## [THE TASK]
Return verbatim every line from the first line of the data below to the line that contains "cells are negative", inclusive, and no further.

::: DATA TO USE :::

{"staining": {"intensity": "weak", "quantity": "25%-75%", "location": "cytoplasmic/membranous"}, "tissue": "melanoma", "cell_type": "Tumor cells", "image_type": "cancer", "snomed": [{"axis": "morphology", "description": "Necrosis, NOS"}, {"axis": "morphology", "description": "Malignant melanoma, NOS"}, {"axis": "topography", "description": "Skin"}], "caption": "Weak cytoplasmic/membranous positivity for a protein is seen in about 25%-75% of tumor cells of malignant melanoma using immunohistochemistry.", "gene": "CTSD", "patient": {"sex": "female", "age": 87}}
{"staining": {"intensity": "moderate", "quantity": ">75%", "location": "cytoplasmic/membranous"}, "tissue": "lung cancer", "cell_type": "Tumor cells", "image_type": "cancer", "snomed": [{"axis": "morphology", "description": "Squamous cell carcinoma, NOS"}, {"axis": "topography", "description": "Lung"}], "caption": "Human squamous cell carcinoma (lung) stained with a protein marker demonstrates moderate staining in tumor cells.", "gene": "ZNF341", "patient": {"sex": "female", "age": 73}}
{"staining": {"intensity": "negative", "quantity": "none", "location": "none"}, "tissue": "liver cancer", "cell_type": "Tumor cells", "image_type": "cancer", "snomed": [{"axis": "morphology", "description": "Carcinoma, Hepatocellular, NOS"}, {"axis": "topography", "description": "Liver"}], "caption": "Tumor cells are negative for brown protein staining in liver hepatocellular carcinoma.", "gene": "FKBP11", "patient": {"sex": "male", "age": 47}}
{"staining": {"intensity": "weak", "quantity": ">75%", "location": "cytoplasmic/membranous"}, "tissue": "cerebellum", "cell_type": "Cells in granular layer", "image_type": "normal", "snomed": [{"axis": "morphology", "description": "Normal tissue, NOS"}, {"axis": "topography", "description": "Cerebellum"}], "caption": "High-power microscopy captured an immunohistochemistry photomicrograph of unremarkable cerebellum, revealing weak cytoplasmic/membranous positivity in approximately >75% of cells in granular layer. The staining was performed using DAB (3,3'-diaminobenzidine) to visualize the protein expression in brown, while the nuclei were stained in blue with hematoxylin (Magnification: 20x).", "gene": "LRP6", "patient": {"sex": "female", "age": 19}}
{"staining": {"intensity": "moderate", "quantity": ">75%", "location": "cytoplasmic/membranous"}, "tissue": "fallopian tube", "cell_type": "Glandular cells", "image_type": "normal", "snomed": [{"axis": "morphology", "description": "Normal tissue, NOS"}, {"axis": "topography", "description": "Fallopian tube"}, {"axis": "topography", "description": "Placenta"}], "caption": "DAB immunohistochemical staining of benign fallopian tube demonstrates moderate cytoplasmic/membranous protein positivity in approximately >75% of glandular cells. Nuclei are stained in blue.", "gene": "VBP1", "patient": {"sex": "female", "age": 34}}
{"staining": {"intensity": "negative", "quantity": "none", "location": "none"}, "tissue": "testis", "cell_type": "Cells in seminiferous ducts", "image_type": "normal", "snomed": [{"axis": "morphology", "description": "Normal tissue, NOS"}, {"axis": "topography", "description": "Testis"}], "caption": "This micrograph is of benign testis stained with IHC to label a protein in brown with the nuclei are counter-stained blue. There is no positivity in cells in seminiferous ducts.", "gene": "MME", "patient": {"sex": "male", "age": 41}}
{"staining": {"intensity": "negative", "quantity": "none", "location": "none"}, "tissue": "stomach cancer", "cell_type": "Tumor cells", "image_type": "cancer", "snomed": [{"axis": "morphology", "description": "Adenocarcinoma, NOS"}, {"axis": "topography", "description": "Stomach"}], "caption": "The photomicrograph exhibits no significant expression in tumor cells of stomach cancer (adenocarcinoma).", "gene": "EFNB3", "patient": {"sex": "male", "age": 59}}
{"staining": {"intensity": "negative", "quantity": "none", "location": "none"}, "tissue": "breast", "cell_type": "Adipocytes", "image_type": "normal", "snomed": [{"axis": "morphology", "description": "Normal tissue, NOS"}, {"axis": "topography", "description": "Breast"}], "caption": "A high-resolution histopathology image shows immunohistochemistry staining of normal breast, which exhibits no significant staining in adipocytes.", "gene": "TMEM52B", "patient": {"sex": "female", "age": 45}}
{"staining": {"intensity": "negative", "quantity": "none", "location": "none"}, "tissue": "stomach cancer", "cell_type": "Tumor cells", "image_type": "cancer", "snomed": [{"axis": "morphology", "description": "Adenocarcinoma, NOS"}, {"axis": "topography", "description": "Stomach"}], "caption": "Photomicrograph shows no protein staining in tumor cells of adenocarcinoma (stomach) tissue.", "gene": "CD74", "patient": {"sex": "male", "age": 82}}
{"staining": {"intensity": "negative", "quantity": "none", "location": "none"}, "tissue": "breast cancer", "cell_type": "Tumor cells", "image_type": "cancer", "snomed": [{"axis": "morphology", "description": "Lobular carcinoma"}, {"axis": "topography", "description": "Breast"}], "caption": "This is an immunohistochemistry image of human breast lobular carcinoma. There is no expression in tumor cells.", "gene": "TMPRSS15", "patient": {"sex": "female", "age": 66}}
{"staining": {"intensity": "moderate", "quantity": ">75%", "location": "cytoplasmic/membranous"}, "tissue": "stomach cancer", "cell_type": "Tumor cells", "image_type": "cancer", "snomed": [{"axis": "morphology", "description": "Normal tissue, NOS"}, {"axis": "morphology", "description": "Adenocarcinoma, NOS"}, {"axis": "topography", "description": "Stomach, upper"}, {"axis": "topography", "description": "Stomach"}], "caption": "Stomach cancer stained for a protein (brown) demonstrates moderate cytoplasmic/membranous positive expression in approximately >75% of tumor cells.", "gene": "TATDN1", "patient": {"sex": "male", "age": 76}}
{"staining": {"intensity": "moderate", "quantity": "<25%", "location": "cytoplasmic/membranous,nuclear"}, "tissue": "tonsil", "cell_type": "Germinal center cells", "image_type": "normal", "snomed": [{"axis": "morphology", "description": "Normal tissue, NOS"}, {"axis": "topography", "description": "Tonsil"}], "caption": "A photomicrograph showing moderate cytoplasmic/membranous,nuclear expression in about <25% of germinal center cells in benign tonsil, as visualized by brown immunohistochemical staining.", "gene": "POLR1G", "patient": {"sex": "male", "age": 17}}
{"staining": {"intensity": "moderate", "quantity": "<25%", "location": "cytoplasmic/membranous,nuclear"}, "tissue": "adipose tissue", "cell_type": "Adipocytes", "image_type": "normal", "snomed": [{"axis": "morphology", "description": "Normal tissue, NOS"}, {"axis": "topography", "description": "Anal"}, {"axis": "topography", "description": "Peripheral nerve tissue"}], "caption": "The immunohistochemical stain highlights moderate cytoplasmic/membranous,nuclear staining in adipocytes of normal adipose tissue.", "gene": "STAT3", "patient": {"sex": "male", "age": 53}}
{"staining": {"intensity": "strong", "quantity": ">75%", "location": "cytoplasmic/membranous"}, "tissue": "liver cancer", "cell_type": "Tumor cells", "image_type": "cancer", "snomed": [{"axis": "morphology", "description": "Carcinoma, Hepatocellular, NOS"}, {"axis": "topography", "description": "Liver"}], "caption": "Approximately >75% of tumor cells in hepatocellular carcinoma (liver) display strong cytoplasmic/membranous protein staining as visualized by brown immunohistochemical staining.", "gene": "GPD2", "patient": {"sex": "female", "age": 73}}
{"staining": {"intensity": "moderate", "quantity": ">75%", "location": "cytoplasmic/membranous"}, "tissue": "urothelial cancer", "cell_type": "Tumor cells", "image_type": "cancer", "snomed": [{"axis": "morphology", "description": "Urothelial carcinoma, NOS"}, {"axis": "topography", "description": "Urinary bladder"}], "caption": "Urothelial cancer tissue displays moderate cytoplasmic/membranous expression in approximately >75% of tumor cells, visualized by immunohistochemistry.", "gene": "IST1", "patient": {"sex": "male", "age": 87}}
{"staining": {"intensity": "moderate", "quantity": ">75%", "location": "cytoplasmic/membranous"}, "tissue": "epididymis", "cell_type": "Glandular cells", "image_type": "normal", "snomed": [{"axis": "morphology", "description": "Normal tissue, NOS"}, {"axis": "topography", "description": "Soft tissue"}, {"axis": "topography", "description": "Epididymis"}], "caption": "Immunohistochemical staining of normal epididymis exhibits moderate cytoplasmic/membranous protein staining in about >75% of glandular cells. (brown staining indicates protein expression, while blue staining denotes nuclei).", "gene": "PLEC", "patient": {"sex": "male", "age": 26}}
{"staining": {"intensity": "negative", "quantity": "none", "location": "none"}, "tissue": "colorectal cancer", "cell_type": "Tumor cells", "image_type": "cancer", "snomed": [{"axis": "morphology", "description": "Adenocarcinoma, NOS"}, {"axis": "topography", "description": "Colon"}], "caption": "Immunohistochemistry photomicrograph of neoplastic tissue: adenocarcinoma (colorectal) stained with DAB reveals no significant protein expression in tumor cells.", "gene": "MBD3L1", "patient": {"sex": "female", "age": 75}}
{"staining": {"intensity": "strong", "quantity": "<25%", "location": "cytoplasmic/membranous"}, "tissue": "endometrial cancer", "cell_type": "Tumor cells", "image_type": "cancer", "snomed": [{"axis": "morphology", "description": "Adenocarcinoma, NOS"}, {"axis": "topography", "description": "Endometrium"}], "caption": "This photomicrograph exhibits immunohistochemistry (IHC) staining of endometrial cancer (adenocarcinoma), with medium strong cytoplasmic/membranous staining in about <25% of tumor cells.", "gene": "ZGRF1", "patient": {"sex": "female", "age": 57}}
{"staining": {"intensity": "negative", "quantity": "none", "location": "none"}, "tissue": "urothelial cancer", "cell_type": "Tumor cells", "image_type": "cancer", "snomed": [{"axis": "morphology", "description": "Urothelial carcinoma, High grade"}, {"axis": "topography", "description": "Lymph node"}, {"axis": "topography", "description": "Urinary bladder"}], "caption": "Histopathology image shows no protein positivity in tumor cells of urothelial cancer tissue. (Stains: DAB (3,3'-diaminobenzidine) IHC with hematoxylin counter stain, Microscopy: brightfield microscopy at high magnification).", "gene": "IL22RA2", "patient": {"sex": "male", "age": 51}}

:::

## [WRITTEN REPLY]
{"staining": {"intensity": "weak", "quantity": "25%-75%", "location": "cytoplasmic/membranous"}, "tissue": "melanoma", "cell_type": "Tumor cells", "image_type": "cancer", "snomed": [{"axis": "morphology", "description": "Necrosis, NOS"}, {"axis": "morphology", "description": "Malignant melanoma, NOS"}, {"axis": "topography", "description": "Skin"}], "caption": "Weak cytoplasmic/membranous positivity for a protein is seen in about 25%-75% of tumor cells of malignant melanoma using immunohistochemistry.", "gene": "CTSD", "patient": {"sex": "female", "age": 87}}
{"staining": {"intensity": "moderate", "quantity": ">75%", "location": "cytoplasmic/membranous"}, "tissue": "lung cancer", "cell_type": "Tumor cells", "image_type": "cancer", "snomed": [{"axis": "morphology", "description": "Squamous cell carcinoma, NOS"}, {"axis": "topography", "description": "Lung"}], "caption": "Human squamous cell carcinoma (lung) stained with a protein marker demonstrates moderate staining in tumor cells.", "gene": "ZNF341", "patient": {"sex": "female", "age": 73}}
{"staining": {"intensity": "negative", "quantity": "none", "location": "none"}, "tissue": "liver cancer", "cell_type": "Tumor cells", "image_type": "cancer", "snomed": [{"axis": "morphology", "description": "Carcinoma, Hepatocellular, NOS"}, {"axis": "topography", "description": "Liver"}], "caption": "Tumor cells are negative for brown protein staining in liver hepatocellular carcinoma.", "gene": "FKBP11", "patient": {"sex": "male", "age": 47}}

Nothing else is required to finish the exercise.